Equally, the sinners here are not just the politicians. Here again, we already have some of the less appealing faces of capitalist greed. After all, are we going to use government money (sorry, our taxpayers money and liabilities) to give to large companies to pay out their own executive salaries and bonuses or fund takeovers (sadly, examples of which we are already hearing about in the USA)?
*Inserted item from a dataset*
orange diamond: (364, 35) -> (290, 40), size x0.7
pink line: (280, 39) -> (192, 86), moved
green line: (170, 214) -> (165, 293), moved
No, we need to make sure that our national investment money is being used for its correct intention, to help the economy recover from this viral cardiac arrest.
So now, the judgement of Solomon- not on the threat of killing a child, but rather, which company are you going to support, and which will die? Is British Airways, or rather IAG, a strategic and vital asset flying the flag (well three if I am being pedantic with Iberia and Aer Lingus)? Then what of Virgin Atlantic who would also be claiming to fly a somewhat smaller flag albeit 49% now owned by Delta in the USA?
So, we have the opportunity of using this moment to provide support and build a portfolio of investments for the creation, we hope, of future value to help the next generation have some chance of managing this huge debt. Could we then build a portfolio of valuable and essential assets, that the nation needs and will earn future value and not just be seen to be bolstering the finances of indebted chains of burger bars? We must beware of the dangers and steer a careful course between the Scylla of political interference and incompetence and Charybdis of corporate greed.
And finally… Dar Es Salaam, Tanzania. Reuters have reported that President John Magufuli of Tanzania, whose government has already drawn criticism for being secretive about the coronavirus outbreak, has blamed some of the problems on their testing kits which seemingly had ‘technical errors’. He has now instructed Tanzanian security forces to check the quality of the imported kits.
As part of the tests they had randomly obtained several non-human samples, including a pawpaw, a goat, and a sheep, but had assigned them human names and ages. These samples were then submitted to Tanzania’s laboratory to test for the coronavirus, with the lab technicians left deliberately unaware of their origins. According to the President, the samples from the pawpaw and the goat tested positive for Covid-19.
However, I would urge a level of scepticism, as Magufuli also said that he was sending a plane to collect a cure being promoted by Madagascar’s president. The herbal mix has not yet undergone internationally recognised scientific testing. Thus, in the meantime and just in case, please stay away from any coughing pawpaw’s you come across, even if they do have a mask on.
Have a good week and please keep safe and well.